Honestly, I don’t see this having a huge impact on the game. It’ll make the most privileged players a little more privileged, but the average player isn’t likely to notice any difference. I’m sure the gold prices for tokens will be enormous (I’m expecting at least 100K gold), so I don’t see myself or anyone else without a huge trove of gold being able to afford them. Basically what it means is that those with an enormous amount of time and dedication can now play for free, and those who are wealthy IRL now have infinite gold.
I’m not really a fan of the system myself, but again, I don’t expect the majority of players to notice much difference either way. Just a bit sick of Blizzard quadruple dipping on its business model. How people can still convince themselves this is less a case of being nickle and dimed than a free to play game is beyond me.
I just saw Tremayne’s post on this and added the link to my post, his economic analysis is very interesting.

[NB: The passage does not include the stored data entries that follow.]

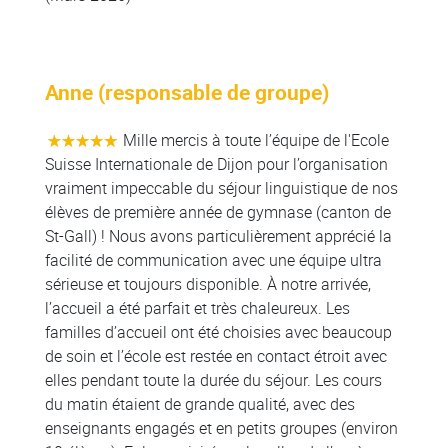
Anne (responsable de groupe)
Mille mercis à toute l’équipe de l'Ecole
Suisse Internationale de Dijon pour l’organisation
vraiment impeccable du séjour linguistique de nos
élèves de première année de gymnase (canton de
St-Gall) ! Nous avons particulièrement apprécié la
facilité de communication avec une équipe ultra
sérieuse et toujours disponible. À notre arrivée,
l’accueil a été parfait et très chaleureux. Les
familles d’accueil ont été choisies avec beaucoup
de soin et l’école est restée en contact étroit avec
elles pendant toute la durée du séjour. Les cours
du matin étaient de grande qualité, avec des
enseignants engagés et en petits groupes (environ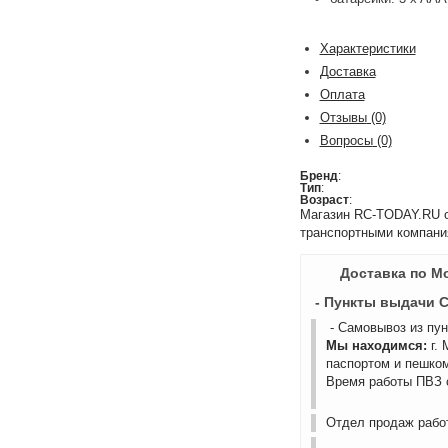
Характеристики
Доставка
Оплата
Отзывы
(0)
Вопросы
(0)
Бренд
:
Тип
:
Возраст
:
Магазин RC-TODAY.RU ос
транспортными компани
Доставка по М
- Пункты выдачи 
- Самовывоз из пу
Мы находимся:
г.
паспортом и пешком
Время работы ПВЗ с
Отдел продаж работ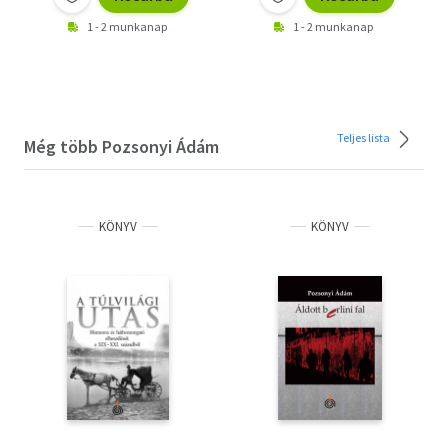
1 - 2 munkanap
1 - 2 munkanap
Teljes lista
Még több Pozsonyi Ádám
KÖNYV
KÖNYV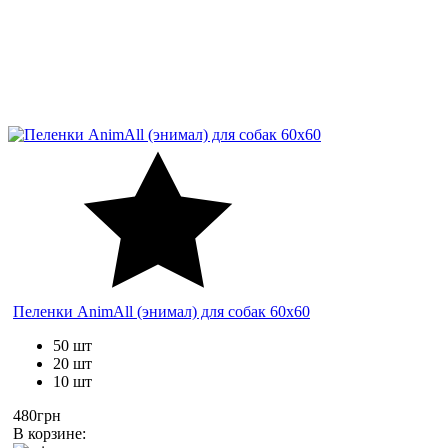
Пеленки AnimAll (энимал) для собак 60х60
50 шт
20 шт
10 шт
480грн
В корзине: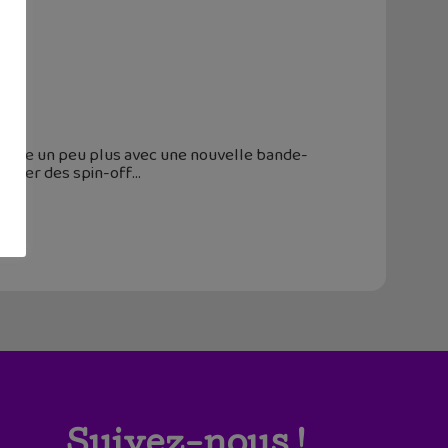
us
montre un peu plus avec une nouvelle bande-
remier des spin-off
Suivez-nous !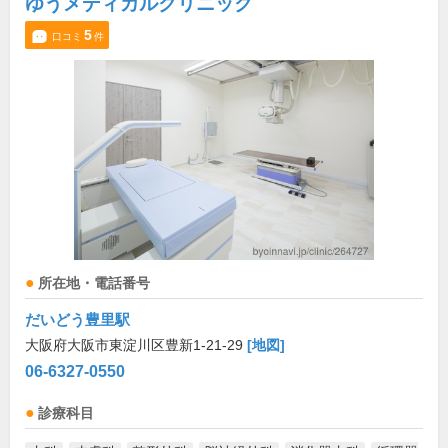
ゆうメディカルクリニック
5
口コミ
件
所在地・電話番号
だいどう豊里駅
大阪府大阪市東淀川区豊新1-21-29
[地図]
06-6327-0550
診療科目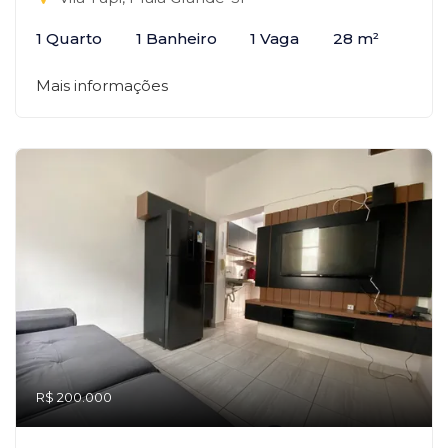
1 Quarto
1 Banheiro
1 Vaga
28 m²
Mais informações
R$ 200.000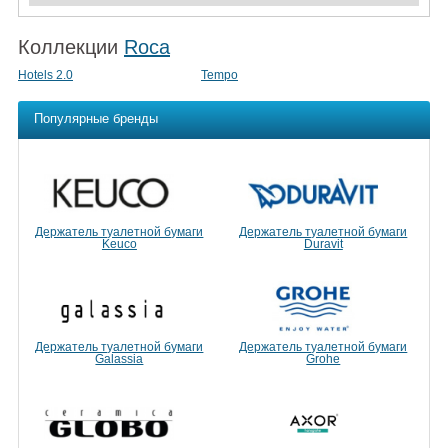
Коллекции
Roca
Hotels 2.0
Tempo
Популярные бренды
Держатель туалетной бумаги
Держатель туалетной бумаги
Keuco
Duravit
Держатель туалетной бумаги
Держатель туалетной бумаги
Galassia
Grohe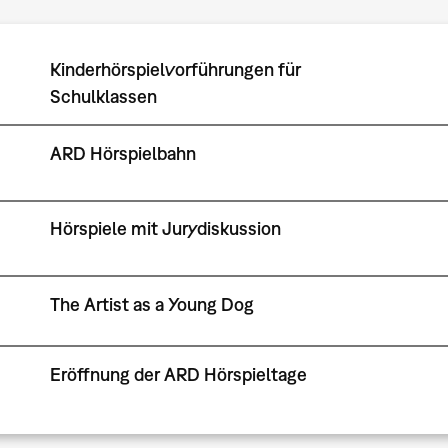
Kinderhörspielvorführungen für
Schulklassen
ARD Hörspielbahn
Hörspiele mit Jurydiskussion
The Artist as a Young Dog
Eröffnung der ARD Hörspieltage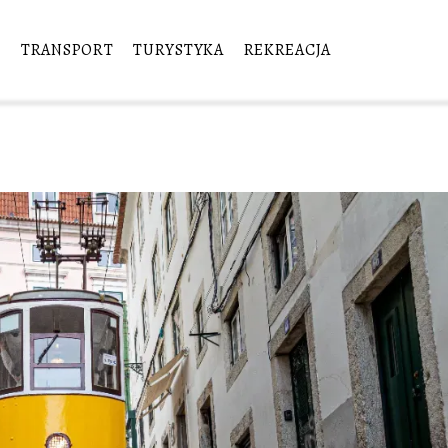
E
TRANSPORT
TURYSTYKA
REKREACJA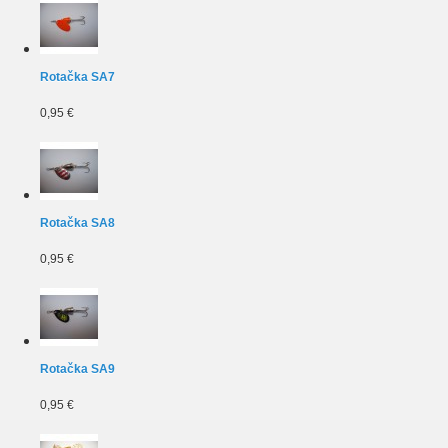
Rotačka SA7
0,95 €
Rotačka SA8
0,95 €
Rotačka SA9
0,95 €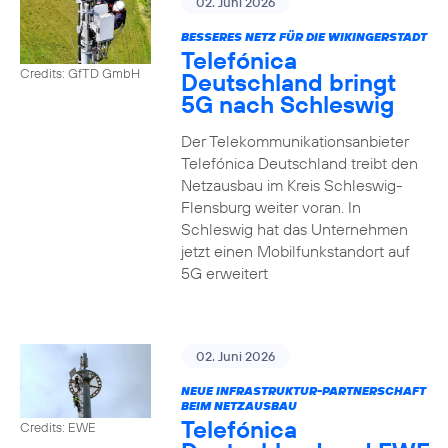
02. Juni 2026
BESSERES NETZ FÜR DIE WIKINGERSTADT
Telefónica
Credits: GfTD GmbH
Deutschland bringt
5G nach Schleswig
Der Telekommunikationsanbieter
Telefónica Deutschland treibt den
Netzausbau im Kreis Schleswig-
Flensburg weiter voran. In
Schleswig hat das Unternehmen
jetzt einen Mobilfunkstandort auf
5G erweitert
02. Juni 2026
NEUE INFRASTRUKTUR-PARTNERSCHAFT
BEIM NETZAUSBAU
Telefónica
Credits: EWE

I’m not a fan of the system either, the idea of letting the most powerful players (economically) play for free doesn’t sit well with me either. Agreed on Blizzard being overtly greedy, I remain against re-subbing because, compared to games like FFXIV, WoW still seems to be in a content drought.
That’s pretty much where I am on the moment, too. If you’re going to charge a premium, you need to offer premium service, and I don’t think WoW is doing that right now.
I’ll probably be back sooner or later because I’m a big Warcraft fan, but the underwhelming nature of WoD and patch 6.1 hasn’t left me with any sense of urgency about it.